The prostate-specific antigen (PSA) blood test measures the level of PSA — a protein produced by both normal and cancerous prostate tissue — in the bloodstream. Elevated PSA can indicate prostate cancer, but also benign conditions including benign prostatic hyperplasia (BPH) and prostatitis. PSA testing has been the subject of significant medical debate — it undeniably detects more prostate cancers, but many detected cancers would never have caused harm, leading to overdiagnosis and overtreatment. Modern PSA testing involves shared decision-making that weighs these competing considerations. This guide explains PSA testing and its role in prostate cancer screening.
What PSA Levels Mean
PSA below 4.0 ng/mL has traditionally been considered normal, though this cutoff is increasingly nuanced — a rising PSA within the “normal” range may indicate developing cancer, while a PSA above 4.0 is often caused by BPH rather than cancer. PSA velocity (rate of change over time) and PSA density (PSA relative to prostate volume) provide additional diagnostic information. Age-specific PSA reference ranges account for naturally increasing PSA with aging.

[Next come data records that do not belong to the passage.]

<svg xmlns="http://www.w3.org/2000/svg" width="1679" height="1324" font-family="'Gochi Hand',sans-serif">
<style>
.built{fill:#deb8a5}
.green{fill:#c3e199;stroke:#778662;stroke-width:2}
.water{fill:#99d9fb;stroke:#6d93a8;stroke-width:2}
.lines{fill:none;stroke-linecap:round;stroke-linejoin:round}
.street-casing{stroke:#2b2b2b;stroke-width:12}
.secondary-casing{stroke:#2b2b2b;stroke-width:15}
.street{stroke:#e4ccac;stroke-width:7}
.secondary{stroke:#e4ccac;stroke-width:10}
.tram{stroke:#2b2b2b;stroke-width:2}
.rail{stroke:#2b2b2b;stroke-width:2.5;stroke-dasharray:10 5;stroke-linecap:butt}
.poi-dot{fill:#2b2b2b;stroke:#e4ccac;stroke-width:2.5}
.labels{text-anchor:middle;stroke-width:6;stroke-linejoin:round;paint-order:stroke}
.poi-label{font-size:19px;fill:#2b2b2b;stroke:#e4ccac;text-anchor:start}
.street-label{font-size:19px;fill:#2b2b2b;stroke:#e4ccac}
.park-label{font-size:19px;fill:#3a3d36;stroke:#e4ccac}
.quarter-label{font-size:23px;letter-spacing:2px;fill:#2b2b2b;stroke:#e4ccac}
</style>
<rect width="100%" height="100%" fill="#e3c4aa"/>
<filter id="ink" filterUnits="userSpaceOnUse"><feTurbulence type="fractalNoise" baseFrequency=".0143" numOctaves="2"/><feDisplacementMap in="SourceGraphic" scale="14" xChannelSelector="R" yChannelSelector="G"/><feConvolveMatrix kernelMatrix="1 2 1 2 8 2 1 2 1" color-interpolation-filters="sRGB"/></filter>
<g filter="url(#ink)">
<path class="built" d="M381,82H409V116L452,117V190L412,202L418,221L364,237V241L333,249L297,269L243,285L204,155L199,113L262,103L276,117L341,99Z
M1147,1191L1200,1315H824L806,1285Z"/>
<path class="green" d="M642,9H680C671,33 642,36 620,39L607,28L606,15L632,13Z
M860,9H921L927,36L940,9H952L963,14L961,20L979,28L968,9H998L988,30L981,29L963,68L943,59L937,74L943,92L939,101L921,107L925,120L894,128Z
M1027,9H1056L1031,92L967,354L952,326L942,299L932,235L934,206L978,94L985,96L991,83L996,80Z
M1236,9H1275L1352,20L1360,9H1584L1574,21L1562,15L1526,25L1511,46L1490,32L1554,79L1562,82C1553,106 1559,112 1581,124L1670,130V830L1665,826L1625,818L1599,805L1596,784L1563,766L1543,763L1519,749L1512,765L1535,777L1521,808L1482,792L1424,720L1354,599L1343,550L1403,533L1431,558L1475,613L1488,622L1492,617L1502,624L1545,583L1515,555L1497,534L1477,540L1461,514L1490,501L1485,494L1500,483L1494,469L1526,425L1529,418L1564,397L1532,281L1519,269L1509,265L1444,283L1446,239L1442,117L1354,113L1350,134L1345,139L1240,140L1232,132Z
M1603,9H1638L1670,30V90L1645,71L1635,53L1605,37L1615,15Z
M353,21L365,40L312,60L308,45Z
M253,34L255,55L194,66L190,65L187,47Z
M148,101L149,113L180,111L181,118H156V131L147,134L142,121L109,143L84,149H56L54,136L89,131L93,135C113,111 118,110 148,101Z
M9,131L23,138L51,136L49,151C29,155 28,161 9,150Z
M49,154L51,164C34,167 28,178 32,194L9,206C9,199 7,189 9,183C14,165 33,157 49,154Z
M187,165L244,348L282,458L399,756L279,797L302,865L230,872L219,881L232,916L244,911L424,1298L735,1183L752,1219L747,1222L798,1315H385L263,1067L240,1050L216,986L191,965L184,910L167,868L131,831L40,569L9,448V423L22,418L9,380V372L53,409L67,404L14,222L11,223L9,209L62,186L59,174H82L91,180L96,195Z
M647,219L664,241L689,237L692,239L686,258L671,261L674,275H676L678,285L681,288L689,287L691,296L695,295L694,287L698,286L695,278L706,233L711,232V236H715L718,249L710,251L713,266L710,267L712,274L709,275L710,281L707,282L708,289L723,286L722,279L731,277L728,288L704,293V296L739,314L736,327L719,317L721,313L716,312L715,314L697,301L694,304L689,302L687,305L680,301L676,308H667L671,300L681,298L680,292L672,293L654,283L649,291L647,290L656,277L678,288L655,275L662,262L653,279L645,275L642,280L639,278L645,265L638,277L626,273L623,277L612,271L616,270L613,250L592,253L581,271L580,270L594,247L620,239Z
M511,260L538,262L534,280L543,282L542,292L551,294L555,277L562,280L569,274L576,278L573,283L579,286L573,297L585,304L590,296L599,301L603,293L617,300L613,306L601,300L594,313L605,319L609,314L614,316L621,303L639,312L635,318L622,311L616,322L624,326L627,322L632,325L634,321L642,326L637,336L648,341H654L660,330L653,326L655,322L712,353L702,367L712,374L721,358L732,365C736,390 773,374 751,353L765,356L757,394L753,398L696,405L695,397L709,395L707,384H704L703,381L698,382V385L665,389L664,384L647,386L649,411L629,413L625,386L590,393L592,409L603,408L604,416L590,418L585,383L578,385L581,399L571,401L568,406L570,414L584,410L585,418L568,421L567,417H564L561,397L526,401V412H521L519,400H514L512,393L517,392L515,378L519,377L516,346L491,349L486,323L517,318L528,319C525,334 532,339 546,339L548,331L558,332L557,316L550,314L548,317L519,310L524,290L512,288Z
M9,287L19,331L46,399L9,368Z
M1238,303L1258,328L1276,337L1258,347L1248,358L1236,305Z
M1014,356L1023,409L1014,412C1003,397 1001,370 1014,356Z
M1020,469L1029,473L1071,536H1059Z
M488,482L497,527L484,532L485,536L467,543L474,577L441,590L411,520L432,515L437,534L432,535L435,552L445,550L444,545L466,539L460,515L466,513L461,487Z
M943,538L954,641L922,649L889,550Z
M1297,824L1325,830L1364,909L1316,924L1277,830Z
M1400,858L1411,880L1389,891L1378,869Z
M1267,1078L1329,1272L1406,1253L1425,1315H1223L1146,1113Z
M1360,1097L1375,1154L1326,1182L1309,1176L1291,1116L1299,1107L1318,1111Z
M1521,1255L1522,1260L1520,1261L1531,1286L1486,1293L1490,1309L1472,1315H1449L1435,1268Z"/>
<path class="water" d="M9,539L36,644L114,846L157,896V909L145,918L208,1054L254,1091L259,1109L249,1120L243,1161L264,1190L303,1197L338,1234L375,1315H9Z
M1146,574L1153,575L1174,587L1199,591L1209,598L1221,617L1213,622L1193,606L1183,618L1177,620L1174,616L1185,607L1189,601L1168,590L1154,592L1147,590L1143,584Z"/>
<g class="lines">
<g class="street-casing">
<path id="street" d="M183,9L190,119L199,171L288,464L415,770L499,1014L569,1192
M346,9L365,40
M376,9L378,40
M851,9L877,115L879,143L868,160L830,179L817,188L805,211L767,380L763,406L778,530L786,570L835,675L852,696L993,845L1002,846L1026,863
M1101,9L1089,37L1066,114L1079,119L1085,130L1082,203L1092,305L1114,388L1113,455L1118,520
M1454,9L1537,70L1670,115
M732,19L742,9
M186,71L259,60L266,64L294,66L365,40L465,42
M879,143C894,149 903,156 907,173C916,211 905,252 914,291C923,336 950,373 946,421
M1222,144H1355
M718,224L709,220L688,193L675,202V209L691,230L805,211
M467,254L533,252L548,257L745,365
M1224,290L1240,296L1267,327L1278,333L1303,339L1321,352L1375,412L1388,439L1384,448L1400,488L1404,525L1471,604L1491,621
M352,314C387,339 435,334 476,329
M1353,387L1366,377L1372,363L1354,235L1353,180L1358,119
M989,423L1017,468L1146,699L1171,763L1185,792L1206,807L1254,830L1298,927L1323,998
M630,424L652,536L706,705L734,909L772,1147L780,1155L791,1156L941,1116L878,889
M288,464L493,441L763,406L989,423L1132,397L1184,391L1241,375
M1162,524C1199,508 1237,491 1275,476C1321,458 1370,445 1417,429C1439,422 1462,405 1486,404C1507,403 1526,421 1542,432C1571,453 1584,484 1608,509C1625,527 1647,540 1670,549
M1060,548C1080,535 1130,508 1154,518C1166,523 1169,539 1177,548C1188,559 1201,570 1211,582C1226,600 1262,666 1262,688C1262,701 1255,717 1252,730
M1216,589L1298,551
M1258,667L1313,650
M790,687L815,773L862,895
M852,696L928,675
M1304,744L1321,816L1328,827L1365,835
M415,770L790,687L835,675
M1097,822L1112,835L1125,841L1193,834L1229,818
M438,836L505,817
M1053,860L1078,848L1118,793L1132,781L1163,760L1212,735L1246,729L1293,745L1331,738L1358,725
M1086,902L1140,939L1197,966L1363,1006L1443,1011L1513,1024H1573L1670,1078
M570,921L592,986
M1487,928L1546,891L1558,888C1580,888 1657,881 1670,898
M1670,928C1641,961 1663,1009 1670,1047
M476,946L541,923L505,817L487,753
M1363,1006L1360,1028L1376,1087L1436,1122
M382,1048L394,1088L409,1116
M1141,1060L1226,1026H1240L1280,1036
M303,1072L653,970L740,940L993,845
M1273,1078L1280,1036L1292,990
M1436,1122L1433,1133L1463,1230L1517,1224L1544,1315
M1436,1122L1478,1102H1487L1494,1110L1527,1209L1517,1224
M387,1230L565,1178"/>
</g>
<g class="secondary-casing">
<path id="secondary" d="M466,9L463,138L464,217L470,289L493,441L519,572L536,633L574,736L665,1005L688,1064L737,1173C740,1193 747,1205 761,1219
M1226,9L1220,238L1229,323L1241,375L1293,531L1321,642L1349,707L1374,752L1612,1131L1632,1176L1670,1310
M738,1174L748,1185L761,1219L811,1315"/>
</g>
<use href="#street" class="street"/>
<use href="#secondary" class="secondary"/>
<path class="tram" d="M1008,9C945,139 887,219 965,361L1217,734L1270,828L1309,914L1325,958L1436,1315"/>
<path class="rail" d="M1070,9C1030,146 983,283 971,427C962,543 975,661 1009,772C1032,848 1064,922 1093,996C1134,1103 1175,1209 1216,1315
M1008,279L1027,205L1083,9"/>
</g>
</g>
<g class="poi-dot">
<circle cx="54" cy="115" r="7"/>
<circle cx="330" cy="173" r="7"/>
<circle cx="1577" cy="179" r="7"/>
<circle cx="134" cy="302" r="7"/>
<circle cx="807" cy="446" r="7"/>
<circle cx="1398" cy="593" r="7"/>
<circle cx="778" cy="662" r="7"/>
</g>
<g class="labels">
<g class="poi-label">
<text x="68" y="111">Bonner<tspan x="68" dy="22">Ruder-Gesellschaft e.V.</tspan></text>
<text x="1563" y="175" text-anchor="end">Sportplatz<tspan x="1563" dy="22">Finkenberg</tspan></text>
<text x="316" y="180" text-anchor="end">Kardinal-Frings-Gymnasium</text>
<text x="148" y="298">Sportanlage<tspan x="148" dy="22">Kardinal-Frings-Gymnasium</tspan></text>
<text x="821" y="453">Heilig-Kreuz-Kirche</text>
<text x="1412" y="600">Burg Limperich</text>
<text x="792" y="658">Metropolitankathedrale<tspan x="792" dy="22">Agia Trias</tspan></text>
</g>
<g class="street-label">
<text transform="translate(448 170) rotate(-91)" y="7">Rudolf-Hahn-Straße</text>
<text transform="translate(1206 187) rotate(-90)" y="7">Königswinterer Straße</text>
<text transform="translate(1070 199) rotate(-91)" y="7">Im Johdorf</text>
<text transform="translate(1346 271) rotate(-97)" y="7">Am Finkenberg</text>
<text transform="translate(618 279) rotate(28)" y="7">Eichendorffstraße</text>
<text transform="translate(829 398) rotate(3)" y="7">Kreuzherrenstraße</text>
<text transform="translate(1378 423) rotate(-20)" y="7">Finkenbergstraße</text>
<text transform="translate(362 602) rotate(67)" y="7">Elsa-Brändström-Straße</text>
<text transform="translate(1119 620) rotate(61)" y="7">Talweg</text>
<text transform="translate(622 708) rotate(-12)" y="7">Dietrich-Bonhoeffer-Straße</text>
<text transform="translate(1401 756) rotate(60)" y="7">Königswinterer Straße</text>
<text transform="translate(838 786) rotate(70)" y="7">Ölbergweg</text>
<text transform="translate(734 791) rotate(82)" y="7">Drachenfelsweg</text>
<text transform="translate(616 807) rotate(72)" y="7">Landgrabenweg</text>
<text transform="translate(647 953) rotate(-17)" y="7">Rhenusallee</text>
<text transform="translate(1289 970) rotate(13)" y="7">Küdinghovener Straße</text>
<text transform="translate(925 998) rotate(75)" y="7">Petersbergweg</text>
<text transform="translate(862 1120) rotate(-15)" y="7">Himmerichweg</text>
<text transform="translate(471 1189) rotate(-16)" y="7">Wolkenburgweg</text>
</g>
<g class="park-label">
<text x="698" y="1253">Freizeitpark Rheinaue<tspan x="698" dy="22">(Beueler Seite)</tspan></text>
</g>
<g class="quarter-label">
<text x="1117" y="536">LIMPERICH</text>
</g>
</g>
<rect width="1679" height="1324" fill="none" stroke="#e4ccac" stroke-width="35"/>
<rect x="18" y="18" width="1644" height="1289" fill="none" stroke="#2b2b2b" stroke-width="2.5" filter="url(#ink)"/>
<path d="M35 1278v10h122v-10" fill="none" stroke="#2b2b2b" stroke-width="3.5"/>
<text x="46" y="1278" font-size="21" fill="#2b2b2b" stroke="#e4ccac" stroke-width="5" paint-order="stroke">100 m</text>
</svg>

Limitations and Controversies
PSA sensitivity and specificity are imperfect — many PSA elevations are from benign causes, leading to unnecessary biopsies, while some prostate cancers produce little PSA and are missed. Prostate cancer detected through PSA screening is often indolent (slow-growing and unlikely to cause harm), raising concerns about overdiagnosis and overtreatment with radiation, surgery, and their associated side effects (urinary incontinence, erectile dysfunction).
Current Recommendations
USPSTF recommends a shared decision-making conversation about PSA screening for men ages 55–69, weighing potential benefits (mortality reduction) against harms (overdiagnosis, overtreatment). Men at higher risk (African American men, those with first-degree relatives diagnosed with prostate cancer before age 65) should begin this conversation earlier, at age 40–45. Above age 70, PSA screening is generally not recommended.
Conclusion
PSA screening is a nuanced clinical decision requiring a conversation between you and your doctor about your personal values, risk factors, and preferences. Neither universal screening nor universal avoidance of screening is appropriate — shared decision-making produces the most personally relevant outcome for each individual patient.
FAQs – PSA Testing
Q1. What level of PSA is dangerous?
A: There is no single “dangerous” PSA level — even PSA above 10 ng/mL most commonly reflects benign causes. PSA is always interpreted in context: trend, rate of change, patient age, prostate size, and other clinical factors determine whether biopsy is warranted.
Q2. Can PSA be elevated for non-cancer reasons?
A: Yes. PSA is elevated by BPH (by far the most common cause of elevated PSA), prostatitis (infection or inflammation), recent ejaculation (within 24–48 hours), prostate manipulation (digital rectal exam, cystoscopy), bicycle riding, and vigorous perineal exercise.
Q3. What happens after an elevated PSA?
A: Depending on degree of elevation and clinical context, options include repeat PSA (ruling out transient elevation), additional biomarker testing (Prostate Health Index, 4Kscore, PSAD), MRI of the prostate (identifying suspicious areas for targeted biopsy), or prostate biopsy. Your urologist or primary care doctor guides this pathway.
Q4. Does finasteride affect PSA levels?
A: Yes. 5-alpha reductase inhibitors (finasteride, dutasteride) used for BPH or hair loss reduce PSA levels by approximately 50%. When monitoring PSA in patients on these medications, PSA values should be doubled for interpretation purposes. Failure of PSA to decline as expected on these medications warrants investigation.
Q5. How is prostate cancer treated?
A: Treatment depends on cancer grade, stage, patient age and health. Low-risk cancers may be managed with active surveillance (monitoring without immediate treatment). Intermediate and high-risk cancers are treated with radical prostatectomy, radiation therapy (external beam or brachytherapy), and/or hormone therapy. Treatment selection involves urologists, radiation oncologists, and patient preferences.